▸ **WORK TASK**: Among the entries below, take the line with "26: (631, 256, 0.35)" and the line with "38: (273, 329, 0.41)", and output them and every line between them exactly, with nothing else.

===== RECORD SET =====

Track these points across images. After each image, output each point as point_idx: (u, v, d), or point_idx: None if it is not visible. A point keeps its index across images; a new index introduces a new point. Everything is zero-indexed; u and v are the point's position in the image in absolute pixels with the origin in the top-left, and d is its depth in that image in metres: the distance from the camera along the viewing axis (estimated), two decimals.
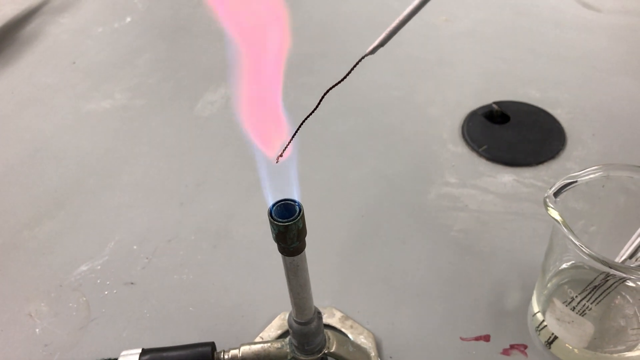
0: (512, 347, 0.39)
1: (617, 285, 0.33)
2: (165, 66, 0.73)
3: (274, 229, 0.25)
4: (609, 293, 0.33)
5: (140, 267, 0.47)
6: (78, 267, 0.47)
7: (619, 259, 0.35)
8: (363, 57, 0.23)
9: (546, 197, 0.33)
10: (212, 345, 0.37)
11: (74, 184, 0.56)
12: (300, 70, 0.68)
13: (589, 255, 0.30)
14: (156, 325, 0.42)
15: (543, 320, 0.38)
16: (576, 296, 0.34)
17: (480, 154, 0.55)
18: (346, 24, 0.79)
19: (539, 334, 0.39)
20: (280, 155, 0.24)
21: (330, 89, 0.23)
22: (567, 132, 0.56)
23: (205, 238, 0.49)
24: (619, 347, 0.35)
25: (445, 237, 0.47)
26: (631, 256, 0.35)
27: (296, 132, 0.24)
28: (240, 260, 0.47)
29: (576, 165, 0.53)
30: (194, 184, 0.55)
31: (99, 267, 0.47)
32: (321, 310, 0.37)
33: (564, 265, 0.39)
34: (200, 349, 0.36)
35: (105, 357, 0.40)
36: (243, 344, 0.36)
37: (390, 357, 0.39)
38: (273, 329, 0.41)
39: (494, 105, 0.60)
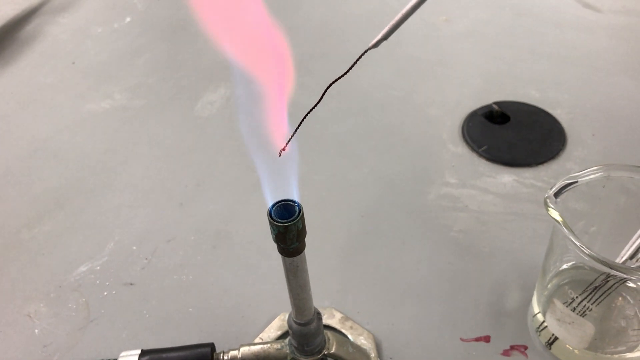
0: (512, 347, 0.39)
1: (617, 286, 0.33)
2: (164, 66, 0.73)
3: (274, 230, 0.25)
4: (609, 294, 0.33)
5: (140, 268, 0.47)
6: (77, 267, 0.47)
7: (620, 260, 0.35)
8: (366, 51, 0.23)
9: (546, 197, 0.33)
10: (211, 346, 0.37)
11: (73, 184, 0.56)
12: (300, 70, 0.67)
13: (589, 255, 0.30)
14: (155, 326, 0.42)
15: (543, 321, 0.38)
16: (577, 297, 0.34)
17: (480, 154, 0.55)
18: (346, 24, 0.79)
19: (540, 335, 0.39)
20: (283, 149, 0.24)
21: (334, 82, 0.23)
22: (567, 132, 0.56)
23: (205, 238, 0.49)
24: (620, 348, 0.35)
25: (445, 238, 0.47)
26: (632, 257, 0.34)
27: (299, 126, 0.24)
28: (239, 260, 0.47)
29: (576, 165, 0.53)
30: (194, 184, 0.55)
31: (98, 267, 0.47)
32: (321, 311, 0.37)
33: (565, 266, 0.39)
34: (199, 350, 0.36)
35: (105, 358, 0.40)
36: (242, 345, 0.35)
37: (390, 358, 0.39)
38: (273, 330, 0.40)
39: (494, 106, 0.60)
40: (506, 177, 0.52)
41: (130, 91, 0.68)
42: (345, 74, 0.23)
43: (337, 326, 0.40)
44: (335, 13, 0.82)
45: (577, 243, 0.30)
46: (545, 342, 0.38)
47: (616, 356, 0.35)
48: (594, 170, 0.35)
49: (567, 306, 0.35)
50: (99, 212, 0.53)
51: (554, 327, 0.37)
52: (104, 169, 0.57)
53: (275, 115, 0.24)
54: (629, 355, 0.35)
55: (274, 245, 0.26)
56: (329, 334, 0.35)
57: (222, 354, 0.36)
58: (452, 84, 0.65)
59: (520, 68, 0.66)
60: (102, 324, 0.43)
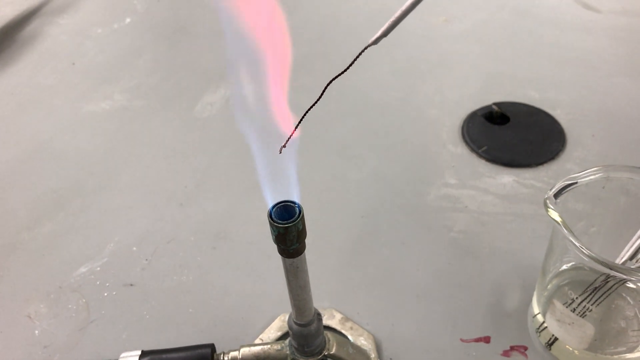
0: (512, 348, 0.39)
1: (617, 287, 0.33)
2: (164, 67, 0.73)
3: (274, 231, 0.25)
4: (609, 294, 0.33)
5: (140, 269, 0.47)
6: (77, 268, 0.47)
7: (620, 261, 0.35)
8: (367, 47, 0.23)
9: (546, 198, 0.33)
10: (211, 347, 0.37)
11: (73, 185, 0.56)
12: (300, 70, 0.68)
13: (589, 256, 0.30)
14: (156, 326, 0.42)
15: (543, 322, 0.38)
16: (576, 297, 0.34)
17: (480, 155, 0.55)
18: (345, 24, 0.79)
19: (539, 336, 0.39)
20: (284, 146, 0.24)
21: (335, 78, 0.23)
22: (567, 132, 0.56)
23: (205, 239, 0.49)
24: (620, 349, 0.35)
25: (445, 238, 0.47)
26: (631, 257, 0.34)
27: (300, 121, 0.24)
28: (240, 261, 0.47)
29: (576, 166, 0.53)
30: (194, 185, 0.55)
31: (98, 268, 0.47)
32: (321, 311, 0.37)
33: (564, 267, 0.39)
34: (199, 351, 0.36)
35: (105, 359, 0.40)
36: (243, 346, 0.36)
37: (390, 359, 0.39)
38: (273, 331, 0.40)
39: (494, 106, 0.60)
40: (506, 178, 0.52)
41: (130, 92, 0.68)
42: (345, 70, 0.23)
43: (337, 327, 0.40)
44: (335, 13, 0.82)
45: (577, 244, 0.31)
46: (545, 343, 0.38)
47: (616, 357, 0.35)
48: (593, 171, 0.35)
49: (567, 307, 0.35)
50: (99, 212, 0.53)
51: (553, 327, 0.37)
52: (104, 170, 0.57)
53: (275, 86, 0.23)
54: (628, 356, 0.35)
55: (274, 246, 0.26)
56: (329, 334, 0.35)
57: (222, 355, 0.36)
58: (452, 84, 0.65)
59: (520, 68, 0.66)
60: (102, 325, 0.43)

=====
===== RECORD SET =====

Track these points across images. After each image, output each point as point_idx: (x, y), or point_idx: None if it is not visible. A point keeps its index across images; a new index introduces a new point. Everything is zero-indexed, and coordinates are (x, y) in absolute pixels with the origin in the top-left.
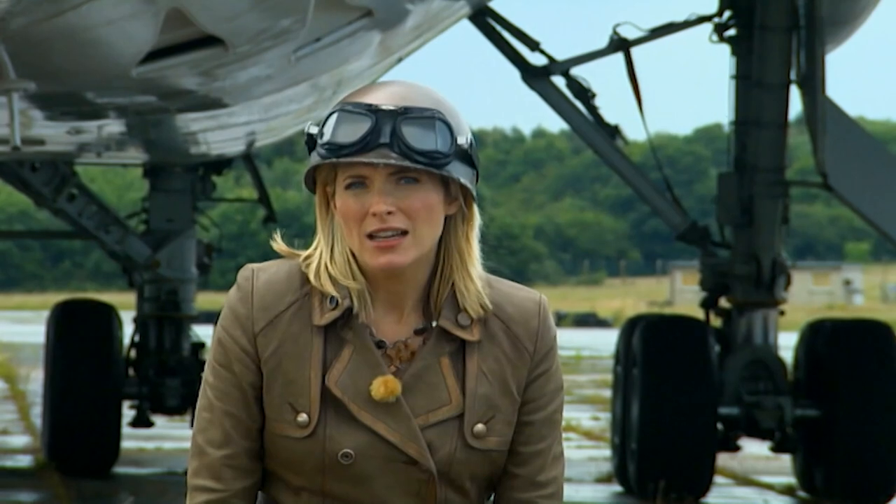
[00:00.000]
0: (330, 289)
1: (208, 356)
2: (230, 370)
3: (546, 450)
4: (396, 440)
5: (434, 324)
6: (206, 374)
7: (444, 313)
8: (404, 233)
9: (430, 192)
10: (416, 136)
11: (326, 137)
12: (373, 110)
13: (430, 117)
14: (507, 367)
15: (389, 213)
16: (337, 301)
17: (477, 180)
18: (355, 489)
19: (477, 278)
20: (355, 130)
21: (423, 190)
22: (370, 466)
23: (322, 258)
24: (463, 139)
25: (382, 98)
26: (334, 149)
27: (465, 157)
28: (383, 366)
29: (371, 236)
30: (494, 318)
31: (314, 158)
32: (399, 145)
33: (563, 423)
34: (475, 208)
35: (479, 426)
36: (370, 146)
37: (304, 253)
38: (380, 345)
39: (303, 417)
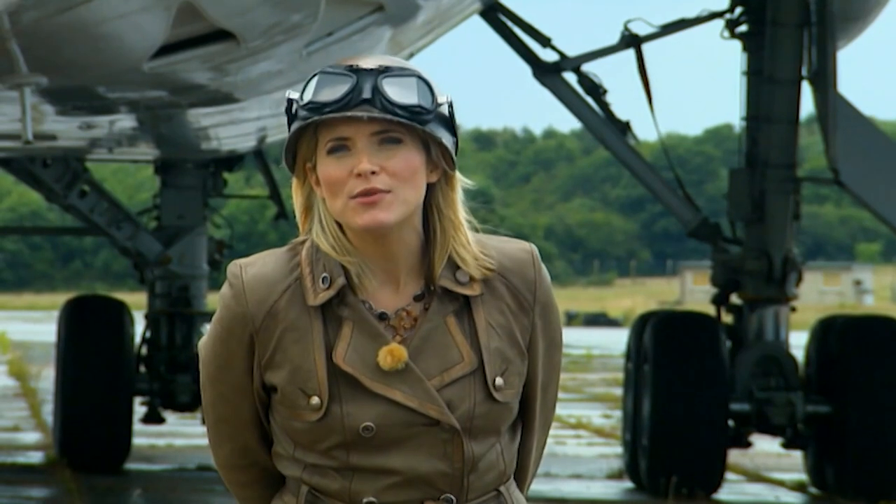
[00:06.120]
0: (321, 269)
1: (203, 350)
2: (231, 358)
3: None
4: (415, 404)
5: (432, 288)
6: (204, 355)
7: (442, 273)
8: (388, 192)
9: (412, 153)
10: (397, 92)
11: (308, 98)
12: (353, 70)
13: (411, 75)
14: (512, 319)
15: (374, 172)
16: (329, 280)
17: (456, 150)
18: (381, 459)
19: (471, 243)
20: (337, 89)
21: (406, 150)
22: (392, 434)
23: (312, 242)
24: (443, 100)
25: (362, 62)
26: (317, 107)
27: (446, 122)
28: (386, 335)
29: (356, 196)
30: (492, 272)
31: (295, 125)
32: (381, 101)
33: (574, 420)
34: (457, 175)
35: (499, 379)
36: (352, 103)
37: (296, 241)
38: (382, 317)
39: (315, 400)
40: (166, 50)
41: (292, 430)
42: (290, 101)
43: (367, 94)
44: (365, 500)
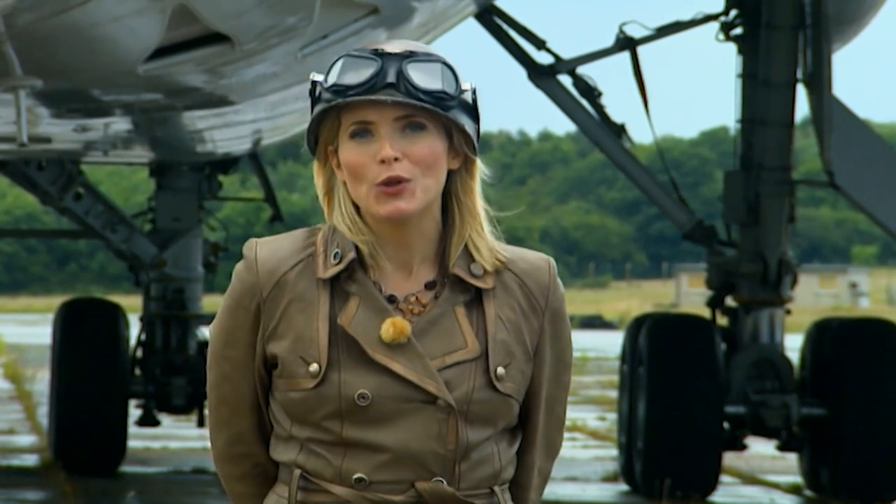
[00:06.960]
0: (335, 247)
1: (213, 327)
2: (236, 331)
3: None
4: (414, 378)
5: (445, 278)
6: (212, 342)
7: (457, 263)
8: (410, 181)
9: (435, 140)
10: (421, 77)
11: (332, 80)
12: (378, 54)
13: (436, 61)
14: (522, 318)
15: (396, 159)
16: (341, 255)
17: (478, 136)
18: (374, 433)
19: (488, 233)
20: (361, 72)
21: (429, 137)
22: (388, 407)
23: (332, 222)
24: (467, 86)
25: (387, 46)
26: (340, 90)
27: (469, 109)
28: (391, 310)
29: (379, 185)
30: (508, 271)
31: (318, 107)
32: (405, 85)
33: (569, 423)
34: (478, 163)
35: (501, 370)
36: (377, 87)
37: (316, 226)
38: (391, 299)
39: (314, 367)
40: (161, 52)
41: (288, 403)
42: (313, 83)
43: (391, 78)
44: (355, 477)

=====
===== RECORD SET =====

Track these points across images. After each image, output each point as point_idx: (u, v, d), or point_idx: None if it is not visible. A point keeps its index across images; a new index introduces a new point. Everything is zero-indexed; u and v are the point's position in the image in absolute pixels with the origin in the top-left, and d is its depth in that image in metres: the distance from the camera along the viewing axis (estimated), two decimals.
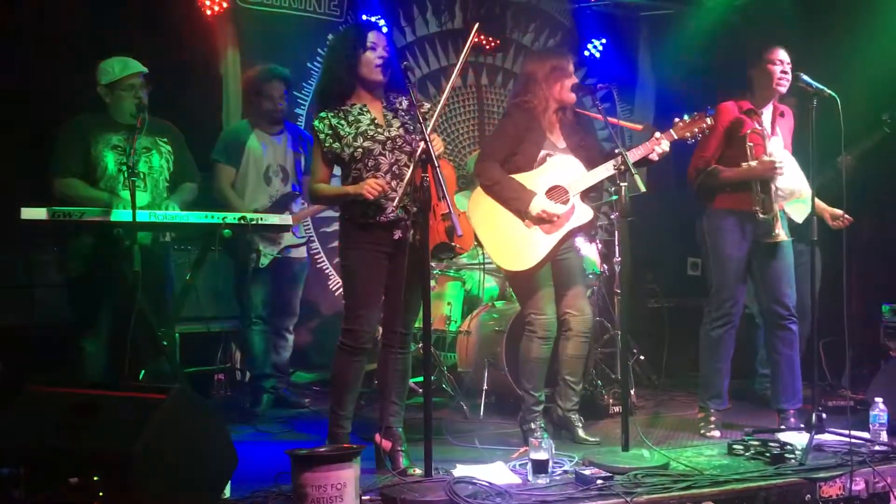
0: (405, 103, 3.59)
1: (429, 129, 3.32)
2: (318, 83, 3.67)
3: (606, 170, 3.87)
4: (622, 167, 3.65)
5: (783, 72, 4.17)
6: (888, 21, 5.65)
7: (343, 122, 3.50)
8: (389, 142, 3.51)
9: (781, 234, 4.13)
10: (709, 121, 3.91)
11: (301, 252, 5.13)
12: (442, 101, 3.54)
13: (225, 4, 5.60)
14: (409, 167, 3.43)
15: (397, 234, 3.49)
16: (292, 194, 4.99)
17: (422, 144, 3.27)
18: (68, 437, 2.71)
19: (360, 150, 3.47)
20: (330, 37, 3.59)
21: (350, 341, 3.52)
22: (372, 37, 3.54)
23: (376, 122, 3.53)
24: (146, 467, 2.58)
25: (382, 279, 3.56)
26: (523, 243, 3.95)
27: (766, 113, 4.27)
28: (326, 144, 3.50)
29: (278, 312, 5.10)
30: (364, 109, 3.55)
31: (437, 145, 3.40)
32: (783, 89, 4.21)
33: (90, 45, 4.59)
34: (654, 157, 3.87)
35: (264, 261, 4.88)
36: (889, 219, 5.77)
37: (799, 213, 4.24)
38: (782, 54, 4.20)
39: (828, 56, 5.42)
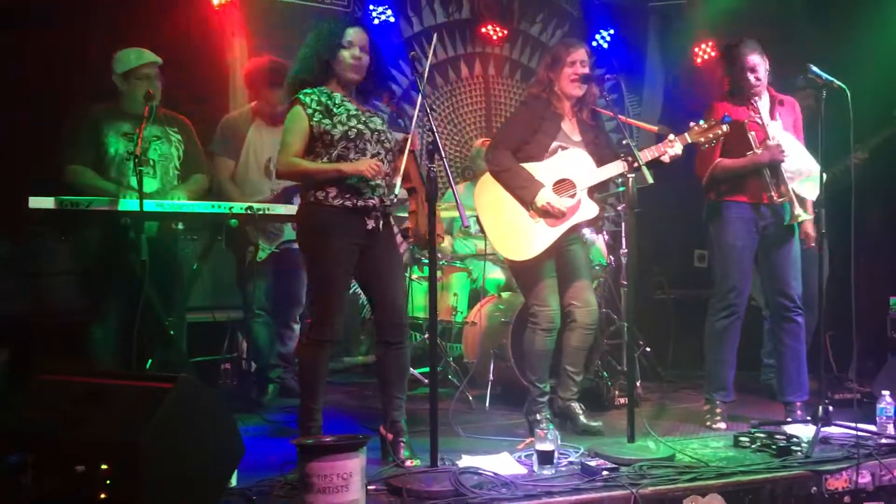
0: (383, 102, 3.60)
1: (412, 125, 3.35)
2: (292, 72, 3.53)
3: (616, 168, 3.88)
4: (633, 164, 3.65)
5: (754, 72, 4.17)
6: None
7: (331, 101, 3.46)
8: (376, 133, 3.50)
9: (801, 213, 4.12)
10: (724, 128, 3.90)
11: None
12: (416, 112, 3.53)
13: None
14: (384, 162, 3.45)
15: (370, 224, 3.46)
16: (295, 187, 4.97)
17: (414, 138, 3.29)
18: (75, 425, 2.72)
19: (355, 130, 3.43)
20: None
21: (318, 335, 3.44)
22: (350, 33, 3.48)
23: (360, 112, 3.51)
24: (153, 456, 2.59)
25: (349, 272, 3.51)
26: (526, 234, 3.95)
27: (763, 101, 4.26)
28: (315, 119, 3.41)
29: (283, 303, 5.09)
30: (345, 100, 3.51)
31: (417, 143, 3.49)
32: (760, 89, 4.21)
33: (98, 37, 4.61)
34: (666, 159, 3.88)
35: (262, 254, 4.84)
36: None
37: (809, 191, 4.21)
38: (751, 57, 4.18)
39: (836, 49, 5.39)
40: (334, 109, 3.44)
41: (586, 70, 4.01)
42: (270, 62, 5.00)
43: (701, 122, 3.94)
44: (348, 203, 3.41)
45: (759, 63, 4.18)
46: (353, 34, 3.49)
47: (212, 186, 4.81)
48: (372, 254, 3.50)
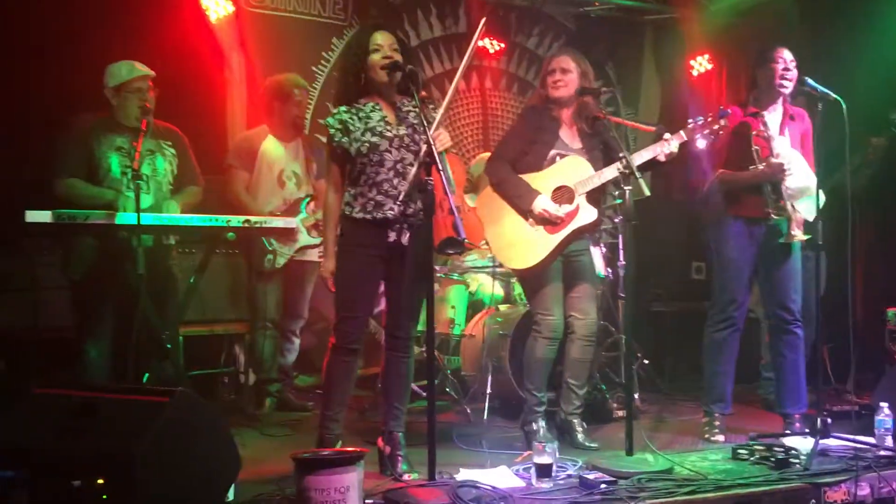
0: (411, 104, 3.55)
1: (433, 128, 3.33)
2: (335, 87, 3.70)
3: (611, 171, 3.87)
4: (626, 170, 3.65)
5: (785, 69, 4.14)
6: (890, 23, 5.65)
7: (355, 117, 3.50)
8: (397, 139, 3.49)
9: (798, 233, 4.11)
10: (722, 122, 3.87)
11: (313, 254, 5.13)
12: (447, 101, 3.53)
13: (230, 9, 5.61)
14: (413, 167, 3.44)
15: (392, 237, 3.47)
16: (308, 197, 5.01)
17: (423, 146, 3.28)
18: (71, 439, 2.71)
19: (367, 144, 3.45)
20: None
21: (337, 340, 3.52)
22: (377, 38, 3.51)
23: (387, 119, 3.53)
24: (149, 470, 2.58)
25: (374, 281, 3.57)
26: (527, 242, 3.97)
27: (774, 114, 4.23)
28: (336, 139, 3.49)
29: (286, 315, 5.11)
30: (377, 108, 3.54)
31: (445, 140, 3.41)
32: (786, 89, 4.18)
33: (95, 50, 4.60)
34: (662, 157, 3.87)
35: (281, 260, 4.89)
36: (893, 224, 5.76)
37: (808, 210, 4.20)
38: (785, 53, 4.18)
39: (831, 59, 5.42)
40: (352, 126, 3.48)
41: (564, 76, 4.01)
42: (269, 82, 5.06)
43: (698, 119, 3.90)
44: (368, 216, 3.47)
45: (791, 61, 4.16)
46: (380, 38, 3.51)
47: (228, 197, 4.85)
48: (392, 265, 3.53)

=====

▸ **TASK ANSWER**:
26: (631, 256, 0.35)
27: (296, 132, 0.24)
28: (240, 260, 0.47)
29: (576, 165, 0.53)
30: (194, 184, 0.55)
31: (99, 267, 0.47)
32: (321, 310, 0.37)
33: (564, 265, 0.39)
34: (200, 349, 0.36)
35: (105, 357, 0.40)
36: (243, 344, 0.36)
37: (390, 357, 0.39)
38: (273, 329, 0.41)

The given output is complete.